2. Send encouraging texts or notes. Our first two foster sons lived with us for three years before they returned to live with their dad. I have a handful of hand-written notes that were given to us after they left that are so special to me and were a huge encouragement during a very difficult time in our lives. Words matter, and I am grateful for the kind words that were shared with us.
3. Offer to babysit or provide respite care. Some people are afraid to offer child care to foster kids because they are afraid those kids might act a certain way or say something awkward or uncomfortable. Foster kids are like most other kids – if they get to hang with people once in a while who treat them like they’re pretty cool, it’s a win for everyone (and you might even learn it’s not that uncomfortable).

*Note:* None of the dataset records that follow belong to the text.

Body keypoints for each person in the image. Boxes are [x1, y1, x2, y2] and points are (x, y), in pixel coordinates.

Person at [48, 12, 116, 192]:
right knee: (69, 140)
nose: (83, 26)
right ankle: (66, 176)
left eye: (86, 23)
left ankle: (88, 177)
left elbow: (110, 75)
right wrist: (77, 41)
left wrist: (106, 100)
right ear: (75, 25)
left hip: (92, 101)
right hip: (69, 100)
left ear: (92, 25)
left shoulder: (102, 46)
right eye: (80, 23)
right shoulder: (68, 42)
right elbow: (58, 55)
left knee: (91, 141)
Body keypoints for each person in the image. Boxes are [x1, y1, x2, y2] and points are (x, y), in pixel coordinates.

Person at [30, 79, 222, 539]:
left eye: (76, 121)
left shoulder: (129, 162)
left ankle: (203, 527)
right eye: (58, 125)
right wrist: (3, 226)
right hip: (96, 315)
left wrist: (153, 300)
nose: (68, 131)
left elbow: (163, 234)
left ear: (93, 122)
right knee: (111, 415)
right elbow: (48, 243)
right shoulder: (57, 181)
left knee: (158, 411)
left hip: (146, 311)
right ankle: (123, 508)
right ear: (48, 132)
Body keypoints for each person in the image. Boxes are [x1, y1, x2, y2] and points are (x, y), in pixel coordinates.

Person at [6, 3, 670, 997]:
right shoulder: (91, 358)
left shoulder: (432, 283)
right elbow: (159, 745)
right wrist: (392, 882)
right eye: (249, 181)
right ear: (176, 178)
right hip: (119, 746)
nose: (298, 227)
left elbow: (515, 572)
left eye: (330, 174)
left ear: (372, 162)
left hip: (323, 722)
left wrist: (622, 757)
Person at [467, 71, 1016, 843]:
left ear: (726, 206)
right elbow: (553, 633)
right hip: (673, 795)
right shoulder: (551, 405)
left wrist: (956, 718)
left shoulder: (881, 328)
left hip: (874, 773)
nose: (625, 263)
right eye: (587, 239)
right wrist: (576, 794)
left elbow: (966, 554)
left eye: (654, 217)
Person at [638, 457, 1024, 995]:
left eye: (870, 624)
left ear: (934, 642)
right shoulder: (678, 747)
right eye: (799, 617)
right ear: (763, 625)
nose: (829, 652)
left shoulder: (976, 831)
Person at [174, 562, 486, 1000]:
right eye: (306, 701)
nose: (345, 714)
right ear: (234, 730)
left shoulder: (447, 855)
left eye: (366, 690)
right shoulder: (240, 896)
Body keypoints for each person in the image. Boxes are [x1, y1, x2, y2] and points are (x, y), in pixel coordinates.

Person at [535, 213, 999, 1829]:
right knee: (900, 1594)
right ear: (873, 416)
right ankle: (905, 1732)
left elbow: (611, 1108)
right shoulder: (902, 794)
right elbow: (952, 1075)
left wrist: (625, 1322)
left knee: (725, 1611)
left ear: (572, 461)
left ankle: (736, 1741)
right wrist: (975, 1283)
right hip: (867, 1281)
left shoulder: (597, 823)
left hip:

While some people don’t want to step outside their comfort zone for a night of babysitting, there are foster parents out there debating whether or not this placement will be their last because they have nobody to watch their kids so they can have a much needed break.
4. Invite our foster kids to play with your kids. Not only do foster children lose their birth families, their school, and their community when they are removed from their home, they also lose their friends. It is so important for foster children to have normal social interactions with other kids. Isolation and feelings of loss are extremely detrimental to a foster child’s mental health. Having friends helps.
5. Pray. For foster parents, foster children, birth parents, social workers, teachers and other individuals who are instrumental in influencing a foster child’s life. For patience, perseverance, protection, strength, wisdom, and discernment.
While these are all specific ways to help foster parents, are we not called to be kind and love our neighbor? While not everyone may know a foster family or a foster child, we all know someone who needs a little extra encouragement. Be the helper. Be the one that makes a difference in someone else’s life. Be the Village.